🤖 AI Summary
This study addresses the degradation of model performance caused by noisy labels in crowdsourced annotation. We propose a robust learning framework grounded in signal processing principles, modeling annotator behavior and label generation mechanisms. For the first time, we introduce tensor identifiability and nonnegative matrix factorization (NMF) into crowdsourced truth inference, systematically tackling label fusion and latent ground-truth estimation. Methodologically, we unify statistical modeling, tensor decomposition, NMF, and preference-based learning techniques (e.g., RLHF and DPO), designing multiple noise-robust algorithms with provable convergence and mechanistic interpretability. Evaluated on diverse crowdsourced benchmark datasets, our approach achieves substantial improvements: +12.7% average accuracy in ground-truth recovery and +8.3% average gain in downstream classification accuracy. This work establishes a novel theoretical foundation and provides practical tools for learning from noisy labels.
📝 Abstract
One of the primary catalysts fueling advances in artificial intelligence (AI) and machine learning (ML) is the availability of massive, curated datasets. A commonly used technique to curate such massive datasets is crowdsourcing, where data are dispatched to multiple annotators. The annotator-produced labels are then fused to serve downstream learning and inference tasks. This annotation process often creates noisy labels due to various reasons, such as the limited expertise, or unreliability of annotators, among others. Therefore, a core objective in crowdsourcing is to develop methods that effectively mitigate the negative impact of such label noise on learning tasks.
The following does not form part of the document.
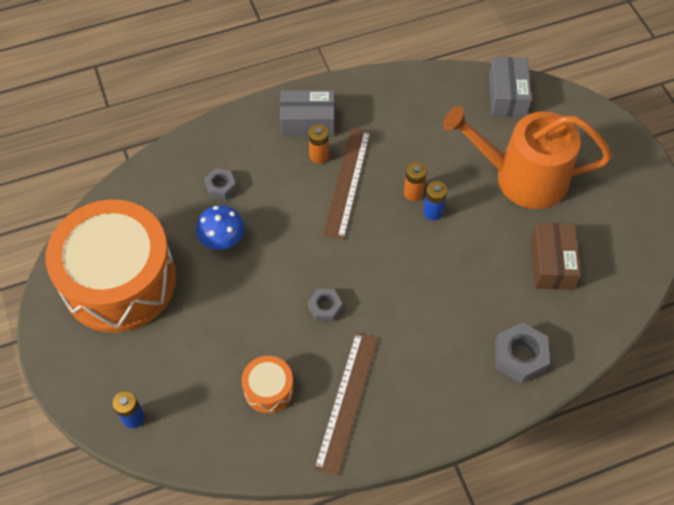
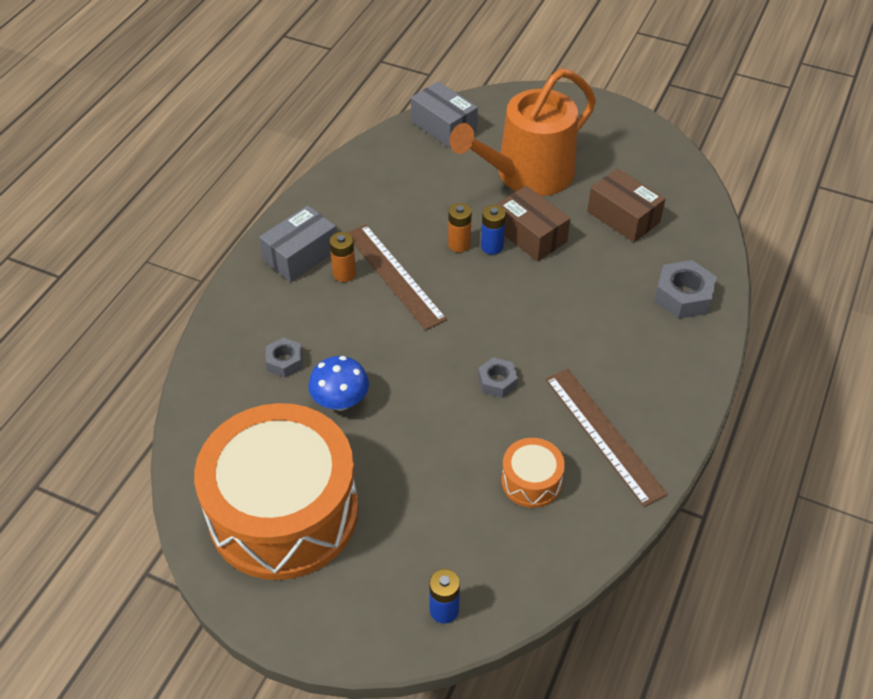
camera: 45 degrees left, 10 degrees down
(469, 224) = (530, 235): none -> brown box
This feature article introduces advances in learning from noisy crowdsourced labels. The focus is on key crowdsourcing models and their methodological treatments, from classical statistical models to recent deep learning-based approaches, emphasizing analytical insights and algorithmic developments. In particular, this article reviews the connections between signal processing (SP) theory and methods, such as identifiability of tensor and nonnegative matrix factorization, and novel, principled solutions of longstanding challenges in crowdsourcing -- showing how SP perspectives drive the advancements of this field. Furthermore, this article touches upon emerging topics that are critical for developing cutting-edge AI/ML systems, such as crowdsourcing in reinforcement learning with human feedback (RLHF) and direct preference optimization (DPO) that are key techniques for fine-tuning large language models (LLMs).